§ **TASK DESCRIPTION**
With the pictures left out, copy the records below exactly from the first line down to the line holding "G04 Aperture macros list end*", and include that line.

--- SOURCE DATA Enclosed Below ---

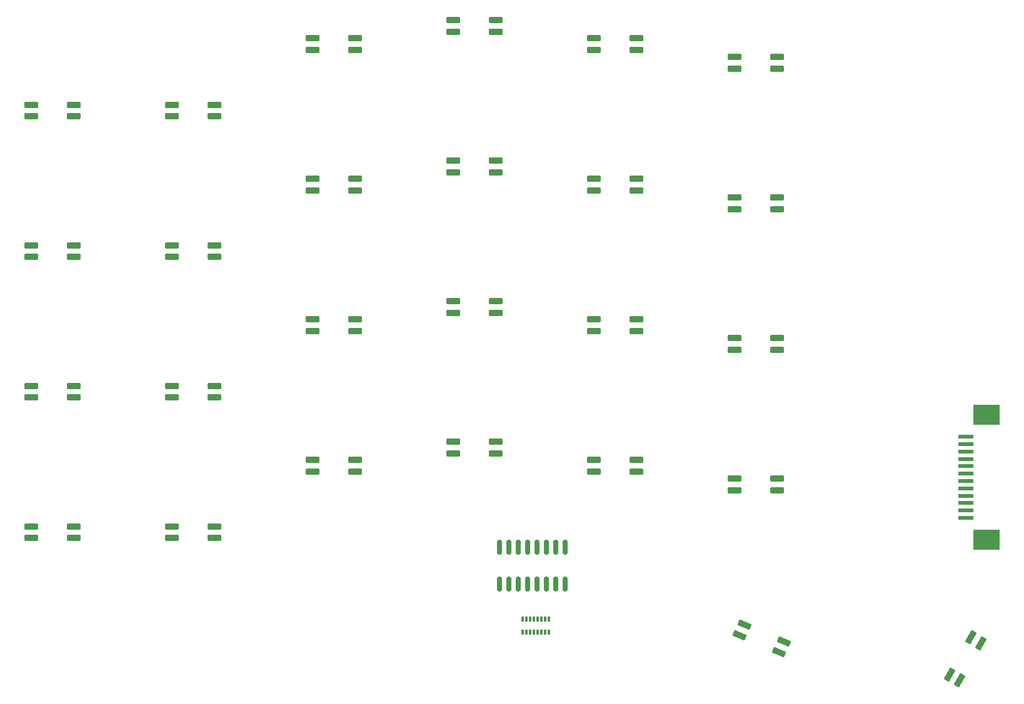
<source format=gbr>
%TF.GenerationSoftware,KiCad,Pcbnew,8.0.8-8.0.8-0~ubuntu22.04.1*%
%TF.CreationDate,2025-01-26T06:24:24-06:00*%
%TF.ProjectId,kbd,6b62642e-6b69-4636-9164-5f7063625858,rev?*%
%TF.SameCoordinates,Original*%
%TF.FileFunction,Paste,Top*%
%TF.FilePolarity,Positive*%
%FSLAX46Y46*%
G04 Gerber Fmt 4.6, Leading zero omitted, Abs format (unit mm)*
G04 Created by KiCad (PCBNEW 8.0.8-8.0.8-0~ubuntu22.04.1) date 2025-01-26 06:24:24*
%MOMM*%
%LPD*%
G01*
G04 APERTURE LIST*
G04 Aperture macros list*
%AMRoundRect*
0 Rectangle with rounded corners*
0 $1 Rounding radius*
0 $2 $3 $4 $5 $6 $7 $8 $9 X,Y pos of 4 corners*
0 Add a 4 corners polygon primitive as box body*
4,1,4,$2,$3,$4,$5,$6,$7,$8,$9,$2,$3,0*
0 Add four circle primitives for the rounded corners*
1,1,$1+$1,$2,$3*
1,1,$1+$1,$4,$5*
1,1,$1+$1,$6,$7*
1,1,$1+$1,$8,$9*
0 Add four rect primitives between the rounded corners*
20,1,$1+$1,$2,$3,$4,$5,0*
20,1,$1+$1,$4,$5,$6,$7,0*
20,1,$1+$1,$6,$7,$8,$9,0*
20,1,$1+$1,$8,$9,$2,$3,0*%
G04 Aperture macros list end*
%ADD10RoundRect,0.082000X0.818000X0.328000X-0.818000X0.328000X-0.818000X-0.328000X0.818000X-0.328000X0*%
%ADD11RoundRect,0.082000X-0.818000X-0.328000X0.818000X-0.328000X0.818000X0.328000X-0.818000X0.328000X0*%
%ADD12RoundRect,0.150000X-0.150000X0.850000X-0.150000X-0.850000X0.150000X-0.850000X0.150000X0.850000X0*%
%ADD13R,2.000000X0.610000*%
%ADD14R,3.600000X2.680000*%
%ADD15RoundRect,0.082000X0.124944X0.872409X-0.693056X-0.544409X-0.124944X-0.872409X0.693056X0.544409X0*%
%ADD16R,0.300000X0.800000*%
%ADD17RoundRect,0.082000X0.881133X-0.017692X-0.624813X0.621544X-0.881133X0.017692X0.624813X-0.621544X0*%
G04 APERTURE END LIST*
D10*
%TO.C,LED35*%
X158150000Y-115160000D03*
X158150000Y-116740000D03*
X152350000Y-116740000D03*
X152350000Y-115160000D03*
%TD*%
D11*
%TO.C,LED01*%
X76150000Y-66090000D03*
X76150000Y-64510000D03*
X81950000Y-64510000D03*
X81950000Y-66090000D03*
%TD*%
%TO.C,LED04*%
X133300000Y-57090000D03*
X133300000Y-55510000D03*
X139100000Y-55510000D03*
X139100000Y-57090000D03*
%TD*%
D10*
%TO.C,LED30*%
X62900000Y-121660000D03*
X62900000Y-123240000D03*
X57100000Y-123240000D03*
X57100000Y-121660000D03*
%TD*%
D11*
%TO.C,LED20*%
X57100000Y-104189999D03*
X57100000Y-102609999D03*
X62900000Y-102609999D03*
X62900000Y-104189999D03*
%TD*%
D12*
%TO.C,U4*%
X129445000Y-124500000D03*
X128175000Y-124500000D03*
X126905000Y-124500000D03*
X125635000Y-124500000D03*
X124365000Y-124500000D03*
X123095000Y-124500000D03*
X121825000Y-124500000D03*
X120555000Y-124500000D03*
X120555000Y-129500000D03*
X121825000Y-129500000D03*
X123095000Y-129500000D03*
X124365000Y-129500000D03*
X125635000Y-129500000D03*
X126905000Y-129500000D03*
X128175000Y-129500000D03*
X129445000Y-129500000D03*
%TD*%
D13*
%TO.C,J2*%
X183700000Y-120500000D03*
X183700000Y-119500000D03*
X183700000Y-118500000D03*
X183700000Y-117500000D03*
X183700000Y-116500000D03*
X183700000Y-115500000D03*
X183700000Y-114500000D03*
X183700000Y-113500000D03*
X183700000Y-112500000D03*
X183700000Y-111500000D03*
X183700000Y-110500000D03*
X183700000Y-109500000D03*
D14*
X186500000Y-123490000D03*
X186500000Y-106510000D03*
%TD*%
D10*
%TO.C,LED13*%
X120050000Y-72060000D03*
X120050000Y-73640000D03*
X114250000Y-73640000D03*
X114250000Y-72060000D03*
%TD*%
%TO.C,LED32*%
X101000000Y-112660000D03*
X101000000Y-114240000D03*
X95200000Y-114240000D03*
X95200000Y-112660000D03*
%TD*%
D11*
%TO.C,LED21*%
X76150000Y-104189999D03*
X76150000Y-102609999D03*
X81950000Y-102609999D03*
X81950000Y-104189999D03*
%TD*%
D15*
%TO.C,LED37*%
X184405840Y-136683526D03*
X185774160Y-137473526D03*
X182874160Y-142496474D03*
X181505840Y-141706474D03*
%TD*%
D11*
%TO.C,LED23*%
X114250000Y-92689999D03*
X114250000Y-91109999D03*
X120050000Y-91109999D03*
X120050000Y-92689999D03*
%TD*%
D16*
%TO.C,RN1*%
X127200000Y-134200000D03*
X126700000Y-134200000D03*
X126200000Y-134200000D03*
X125700000Y-134200000D03*
X125200000Y-134200000D03*
X124700000Y-134200000D03*
X124200000Y-134200000D03*
X123700000Y-134200000D03*
X123700000Y-136000000D03*
X124200000Y-136000000D03*
X124700000Y-136000000D03*
X125200000Y-136000000D03*
X125700000Y-136000000D03*
X126200000Y-136000000D03*
X126700000Y-136000000D03*
X127200000Y-136000000D03*
%TD*%
D10*
%TO.C,LED31*%
X81950000Y-121660000D03*
X81950000Y-123240000D03*
X76150000Y-123240000D03*
X76150000Y-121660000D03*
%TD*%
D11*
%TO.C,LED24*%
X133300000Y-95189999D03*
X133300000Y-93609999D03*
X139100000Y-93609999D03*
X139100000Y-95189999D03*
%TD*%
%TO.C,LED25*%
X152350000Y-97689999D03*
X152350000Y-96109999D03*
X158150000Y-96109999D03*
X158150000Y-97689999D03*
%TD*%
%TO.C,LED03*%
X114250000Y-54590000D03*
X114250000Y-53010000D03*
X120050000Y-53010000D03*
X120050000Y-54590000D03*
%TD*%
D10*
%TO.C,LED33*%
X120050000Y-110160000D03*
X120050000Y-111740000D03*
X114250000Y-111740000D03*
X114250000Y-110160000D03*
%TD*%
D17*
%TO.C,LED36*%
X159048142Y-137243667D03*
X158430786Y-138698065D03*
X153091858Y-136431825D03*
X153709214Y-134977427D03*
%TD*%
D10*
%TO.C,LED14*%
X139100000Y-74560000D03*
X139100000Y-76140000D03*
X133300000Y-76140000D03*
X133300000Y-74560000D03*
%TD*%
D11*
%TO.C,LED22*%
X95200000Y-95189999D03*
X95200000Y-93609999D03*
X101000000Y-93609999D03*
X101000000Y-95189999D03*
%TD*%
D10*
%TO.C,LED10*%
X62900000Y-83560000D03*
X62900000Y-85140000D03*
X57100000Y-85140000D03*
X57100000Y-83560000D03*
%TD*%
%TO.C,LED12*%
X101000000Y-74560000D03*
X101000000Y-76140000D03*
X95200000Y-76140000D03*
X95200000Y-74560000D03*
%TD*%
D11*
%TO.C,LED02*%
X95200000Y-57090000D03*
X95200000Y-55510000D03*
X101000000Y-55510000D03*
X101000000Y-57090000D03*
%TD*%
D10*
%TO.C,LED34*%
X139100000Y-112660000D03*
X139100000Y-114240000D03*
X133300000Y-114240000D03*
X133300000Y-112660000D03*
%TD*%
D11*
%TO.C,LED00*%
X57100000Y-66090000D03*
X57100000Y-64510000D03*
X62900000Y-64510000D03*
X62900000Y-66090000D03*
%TD*%
D10*
%TO.C,LED15*%
X158150000Y-77060000D03*
X158150000Y-78640000D03*
X152350000Y-78640000D03*
X152350000Y-77060000D03*
%TD*%
%TO.C,LED11*%
X81950000Y-83560000D03*
X81950000Y-85140000D03*
X76150000Y-85140000D03*
X76150000Y-83560000D03*
%TD*%
D11*
%TO.C,LED05*%
X152350000Y-59590000D03*
X152350000Y-58010000D03*
X158150000Y-58010000D03*
X158150000Y-59590000D03*
%TD*%
M02*

</source>
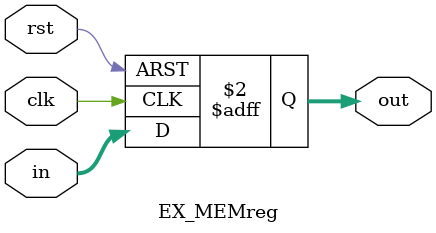
<source format=v>

module EX_MEMreg (rst, clk, in, out);
	
	input rst, clk;
	input [105:0] in;

	output reg [105:0] out;

	always @(posedge clk, posedge rst)
	begin
		if(rst)
			out <= 106'd0;
		else 
			out <= in;

	end
endmodule
	
</source>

--- End of Enclosed SOURCE DATA ---

§ **SOLUTION TO THIS PROBLEM**
<source format=gbr>
%TF.GenerationSoftware,KiCad,Pcbnew,8.0.8-8.0.8-0~ubuntu22.04.1*%
%TF.CreationDate,2025-01-26T06:24:24-06:00*%
%TF.ProjectId,kbd,6b62642e-6b69-4636-9164-5f7063625858,rev?*%
%TF.SameCoordinates,Original*%
%TF.FileFunction,Paste,Top*%
%TF.FilePolarity,Positive*%
%FSLAX46Y46*%
G04 Gerber Fmt 4.6, Leading zero omitted, Abs format (unit mm)*
G04 Created by KiCad (PCBNEW 8.0.8-8.0.8-0~ubuntu22.04.1) date 2025-01-26 06:24:24*
%MOMM*%
%LPD*%
G01*
G04 APERTURE LIST*
G04 Aperture macros list*
%AMRoundRect*
0 Rectangle with rounded corners*
0 $1 Rounding radius*
0 $2 $3 $4 $5 $6 $7 $8 $9 X,Y pos of 4 corners*
0 Add a 4 corners polygon primitive as box body*
4,1,4,$2,$3,$4,$5,$6,$7,$8,$9,$2,$3,0*
0 Add four circle primitives for the rounded corners*
1,1,$1+$1,$2,$3*
1,1,$1+$1,$4,$5*
1,1,$1+$1,$6,$7*
1,1,$1+$1,$8,$9*
0 Add four rect primitives between the rounded corners*
20,1,$1+$1,$2,$3,$4,$5,0*
20,1,$1+$1,$4,$5,$6,$7,0*
20,1,$1+$1,$6,$7,$8,$9,0*
20,1,$1+$1,$8,$9,$2,$3,0*%
G04 Aperture macros list end*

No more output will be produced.